Well if you’re American, it’s a good job you didn’t read this article in the Frankfurter Allgemeine Zeitung last week, in which the venerable conservative paper went nuclear on the United States of America, and came up with 45 reasons why Germany “has it better” than America. Forty-five! That’s a very specific number. It’s like the author was trying to think of fifty – to deliver a specific kick in the knackers to each one of those smarmy states – but, even after he dragged up every last morsel of bile from his contempt-riddled mind, he could, after all, only come up with 45. That’ll have to do. Most of them are about America’s hopelessly fractured political system and Americans’ myopic view of it – “Many Americans think of their country as incomparable, even unique.

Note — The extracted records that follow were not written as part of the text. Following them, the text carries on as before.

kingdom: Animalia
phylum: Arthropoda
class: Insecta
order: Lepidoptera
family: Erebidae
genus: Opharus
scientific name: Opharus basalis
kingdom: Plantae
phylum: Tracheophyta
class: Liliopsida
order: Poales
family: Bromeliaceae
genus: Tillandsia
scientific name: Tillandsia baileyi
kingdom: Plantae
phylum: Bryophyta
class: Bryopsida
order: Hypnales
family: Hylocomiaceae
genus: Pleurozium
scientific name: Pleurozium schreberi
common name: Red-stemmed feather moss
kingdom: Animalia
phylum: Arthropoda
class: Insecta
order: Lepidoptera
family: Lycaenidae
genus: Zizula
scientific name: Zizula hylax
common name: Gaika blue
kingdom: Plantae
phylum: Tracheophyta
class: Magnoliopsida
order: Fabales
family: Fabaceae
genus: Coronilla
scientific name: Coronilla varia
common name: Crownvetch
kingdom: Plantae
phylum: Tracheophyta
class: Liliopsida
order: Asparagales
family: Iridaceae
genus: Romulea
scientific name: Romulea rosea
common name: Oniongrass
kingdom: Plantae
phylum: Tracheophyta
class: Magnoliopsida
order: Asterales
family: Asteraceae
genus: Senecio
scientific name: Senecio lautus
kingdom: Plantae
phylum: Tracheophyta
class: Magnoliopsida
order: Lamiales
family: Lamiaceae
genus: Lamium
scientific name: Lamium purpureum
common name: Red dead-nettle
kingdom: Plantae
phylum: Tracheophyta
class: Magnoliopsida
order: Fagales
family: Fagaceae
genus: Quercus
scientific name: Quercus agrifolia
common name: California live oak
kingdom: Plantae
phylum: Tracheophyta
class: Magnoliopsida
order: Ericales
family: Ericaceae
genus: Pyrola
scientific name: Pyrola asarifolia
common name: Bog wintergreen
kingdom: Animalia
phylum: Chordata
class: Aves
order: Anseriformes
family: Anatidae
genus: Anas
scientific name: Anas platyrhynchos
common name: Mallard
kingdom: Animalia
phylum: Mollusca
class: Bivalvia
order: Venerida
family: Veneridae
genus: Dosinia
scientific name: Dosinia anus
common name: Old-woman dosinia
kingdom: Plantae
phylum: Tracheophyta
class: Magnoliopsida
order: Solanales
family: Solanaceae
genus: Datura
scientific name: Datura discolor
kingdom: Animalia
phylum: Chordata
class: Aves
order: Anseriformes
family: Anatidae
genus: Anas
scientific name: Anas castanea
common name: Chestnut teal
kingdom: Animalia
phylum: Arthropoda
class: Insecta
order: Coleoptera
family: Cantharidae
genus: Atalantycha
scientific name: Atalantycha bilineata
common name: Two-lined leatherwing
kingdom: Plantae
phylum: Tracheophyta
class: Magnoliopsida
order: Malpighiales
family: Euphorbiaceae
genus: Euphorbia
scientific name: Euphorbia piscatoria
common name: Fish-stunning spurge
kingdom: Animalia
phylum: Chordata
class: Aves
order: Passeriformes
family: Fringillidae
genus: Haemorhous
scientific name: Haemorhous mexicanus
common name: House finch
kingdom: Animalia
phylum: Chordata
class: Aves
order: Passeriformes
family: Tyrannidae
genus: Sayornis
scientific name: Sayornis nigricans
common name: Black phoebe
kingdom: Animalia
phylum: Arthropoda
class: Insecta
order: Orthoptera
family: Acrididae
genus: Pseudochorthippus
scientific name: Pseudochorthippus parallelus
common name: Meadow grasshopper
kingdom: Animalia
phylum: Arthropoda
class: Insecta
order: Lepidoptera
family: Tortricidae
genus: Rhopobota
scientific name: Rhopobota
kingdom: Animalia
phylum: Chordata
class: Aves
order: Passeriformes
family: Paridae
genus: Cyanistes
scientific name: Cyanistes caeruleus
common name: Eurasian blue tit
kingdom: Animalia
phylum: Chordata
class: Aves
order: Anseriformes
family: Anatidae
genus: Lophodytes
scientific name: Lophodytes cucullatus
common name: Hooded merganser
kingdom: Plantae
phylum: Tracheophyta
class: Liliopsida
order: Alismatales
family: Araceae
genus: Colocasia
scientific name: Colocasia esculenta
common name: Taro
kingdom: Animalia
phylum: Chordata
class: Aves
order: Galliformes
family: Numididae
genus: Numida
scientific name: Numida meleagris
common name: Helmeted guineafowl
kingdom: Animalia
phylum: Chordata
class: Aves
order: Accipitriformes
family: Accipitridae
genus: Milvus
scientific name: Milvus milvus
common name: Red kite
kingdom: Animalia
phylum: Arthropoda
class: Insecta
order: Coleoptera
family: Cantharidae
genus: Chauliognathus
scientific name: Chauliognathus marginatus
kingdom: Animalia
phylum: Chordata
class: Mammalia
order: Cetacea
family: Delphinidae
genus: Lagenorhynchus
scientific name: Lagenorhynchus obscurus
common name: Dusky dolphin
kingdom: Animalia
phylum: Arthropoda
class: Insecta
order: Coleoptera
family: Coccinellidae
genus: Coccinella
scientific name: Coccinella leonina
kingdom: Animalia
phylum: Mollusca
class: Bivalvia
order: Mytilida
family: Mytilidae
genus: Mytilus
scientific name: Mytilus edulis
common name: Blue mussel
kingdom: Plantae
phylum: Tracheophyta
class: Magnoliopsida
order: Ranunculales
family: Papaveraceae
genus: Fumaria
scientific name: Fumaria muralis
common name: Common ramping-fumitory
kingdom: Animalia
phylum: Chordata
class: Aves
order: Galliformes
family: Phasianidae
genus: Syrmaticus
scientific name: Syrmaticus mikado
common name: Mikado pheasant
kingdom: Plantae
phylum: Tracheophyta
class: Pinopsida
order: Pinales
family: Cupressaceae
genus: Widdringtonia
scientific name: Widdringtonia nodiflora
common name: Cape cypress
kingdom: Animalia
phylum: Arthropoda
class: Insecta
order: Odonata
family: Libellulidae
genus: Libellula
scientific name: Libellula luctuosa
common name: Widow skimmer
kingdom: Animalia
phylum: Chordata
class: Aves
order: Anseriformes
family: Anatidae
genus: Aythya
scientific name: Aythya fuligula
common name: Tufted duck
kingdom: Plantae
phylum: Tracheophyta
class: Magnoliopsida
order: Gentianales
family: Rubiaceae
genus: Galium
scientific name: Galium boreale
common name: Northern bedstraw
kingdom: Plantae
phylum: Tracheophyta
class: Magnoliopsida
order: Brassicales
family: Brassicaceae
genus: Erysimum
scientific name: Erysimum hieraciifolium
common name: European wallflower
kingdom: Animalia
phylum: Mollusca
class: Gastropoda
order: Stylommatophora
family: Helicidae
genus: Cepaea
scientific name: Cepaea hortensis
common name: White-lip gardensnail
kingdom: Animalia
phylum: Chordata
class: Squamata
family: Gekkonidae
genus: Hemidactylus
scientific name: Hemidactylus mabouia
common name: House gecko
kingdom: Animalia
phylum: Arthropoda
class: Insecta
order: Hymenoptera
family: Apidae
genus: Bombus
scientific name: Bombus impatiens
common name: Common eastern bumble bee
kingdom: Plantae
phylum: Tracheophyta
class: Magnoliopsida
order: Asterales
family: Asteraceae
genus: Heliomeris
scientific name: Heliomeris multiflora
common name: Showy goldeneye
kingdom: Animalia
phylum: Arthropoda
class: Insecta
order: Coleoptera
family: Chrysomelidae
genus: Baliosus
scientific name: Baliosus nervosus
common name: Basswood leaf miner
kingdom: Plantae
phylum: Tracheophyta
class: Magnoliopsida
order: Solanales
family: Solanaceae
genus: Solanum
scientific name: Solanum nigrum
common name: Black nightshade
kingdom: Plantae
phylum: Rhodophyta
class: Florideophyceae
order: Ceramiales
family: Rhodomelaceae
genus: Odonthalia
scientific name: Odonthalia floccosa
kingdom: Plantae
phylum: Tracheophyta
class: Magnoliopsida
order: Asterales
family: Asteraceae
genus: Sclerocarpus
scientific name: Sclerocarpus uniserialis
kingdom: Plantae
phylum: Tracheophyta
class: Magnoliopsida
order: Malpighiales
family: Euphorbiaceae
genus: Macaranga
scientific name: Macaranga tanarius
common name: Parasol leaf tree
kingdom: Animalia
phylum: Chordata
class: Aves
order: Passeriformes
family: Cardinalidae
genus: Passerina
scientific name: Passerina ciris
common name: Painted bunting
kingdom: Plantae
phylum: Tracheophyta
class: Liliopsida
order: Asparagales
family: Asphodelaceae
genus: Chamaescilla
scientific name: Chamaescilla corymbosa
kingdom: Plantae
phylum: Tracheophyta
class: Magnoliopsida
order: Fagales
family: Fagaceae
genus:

That is a tragic handicap” – culminating in possibly the most comprehensive insult of all – “America is in danger of turning into a giant Belgium,” on the grounds that “presidential democracy in American form doesn’t seem suited to the age of globalization, because despite all appearances no one has positive decision-making power.” Just like in Belgium, obviously. 

But chill out, Yanks, you don’t need to get your guns out yet – for this week The New Yorker delivered its response (though probably unwittingly). The magazine’s veteran writer George Packer filed a long, beautifully-styled evisceration of 21st century Germany, disguised as a portrait of Angela Merkel. He said the same stuff a lot of people said last year during the general election campaign (including me) – that Germany is allowing itself to be anaesthetized by Merkel, and that all political debate had been neutered by her popularity. Mutti’s milk is laced with opium. But the pay-off was what made Packer’s article special: “Almost every political reporter I spoke with voted for Merkel, despite the sense that she’s making their work irrelevant. There was no reason not to.” The implication, he said, was that the German media have become complicit in Merkel’s non-government government – they’re Merkel’s boy band.

Ouch. But that’s still only 45-1, I reckon. Come on America, what else you got?